Also, that Brice looks nice as FUCK, but due to me not being in the states, the shipping/handling/brokerage fees add up to an 800-900 dollar purchase.


----------



## Konfyouzd (May 1, 2012)

^ Scratch it and haggle... 



It's worth noting that BTBs and SRs feel a lot different. I'm not sure how much experience you have with either, but I've owned both and I find the string spacing on the BTB more comfortable.


----------



## Thallkenbrack (May 1, 2012)

I've played an SR505 and the BTB in question.
The BTB felt more comfortable, but the SR weighed like -10lbs.
One thing I don't like about the SR is how close the strings are to each other, in comparison to the BTB, where you have more room for the occasional slap/pop.


----------



## Zeetwig (May 1, 2012)

It's true that string spacing is not so spacey on Ibbys... But I like them anyway  The best thing you can do is to try the bass you are interested in and then compare it to other basses. Slap is doable on the SRs, and it's more a matter of technique, but yes it will be more easy on a non-ibby

nevertheless the EQ on both the SR and BTB slays, and the thin neck feels really nice  

And 900 for a BTB676 is not that bad! :O here in sweden they are around 1200 :S


----------



## Konfyouzd (May 1, 2012)

Thallkenbrack said:


> I've played an SR505 and the BTB in question.
> The BTB felt more comfortable, but the SR weighed like -10lbs.
> One thing I don't like about the SR is how close the strings are to each other, in comparison to the BTB, where you have more room for the occasional slap/pop.

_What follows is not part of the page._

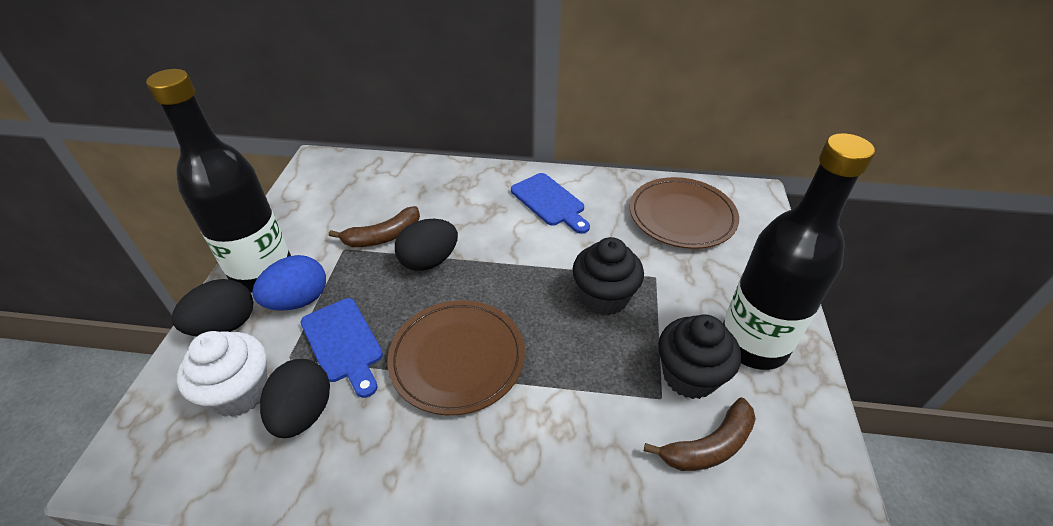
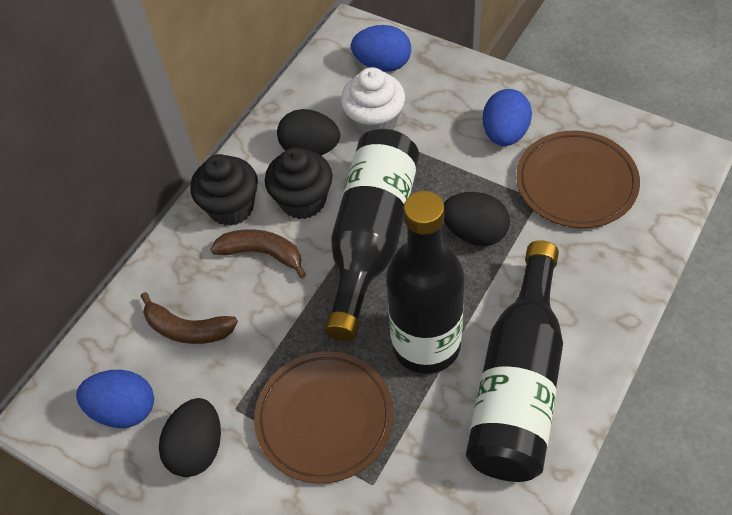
black bottle: [146,69,291,293] [723,133,875,370] = 2 -> [324,129,419,342] [386,191,465,374] [466,240,563,482] = 3
blue cutting board: [301,298,383,398] [511,173,590,234] = 2 -> none = 0
blue egg: [252,255,326,311] = 1 -> [76,370,154,428] [351,25,411,72] [483,89,532,146] = 3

THIS so many times over... I like the weight of th SR so much but I wish they came out with a model that had a hybrid string spacing between SR and BTB. I ended up getting a Douglas WEB 825 Fretless to see if I even dug fretless bass and it feels so much like an SR in the body which I love, but the string spacing is small like the SR too which I don't like--particularly when trying to fret a note and hit a harmonic at the same time (like Jaco does in Portrait of Tracy). 

A lot of the time I will end up deadening one of the two by accident because of how close the strings are unless I curl all my fingers up like a crab claw. I've learned to play things this way, but it would be more comfy with a wider spacing.


----------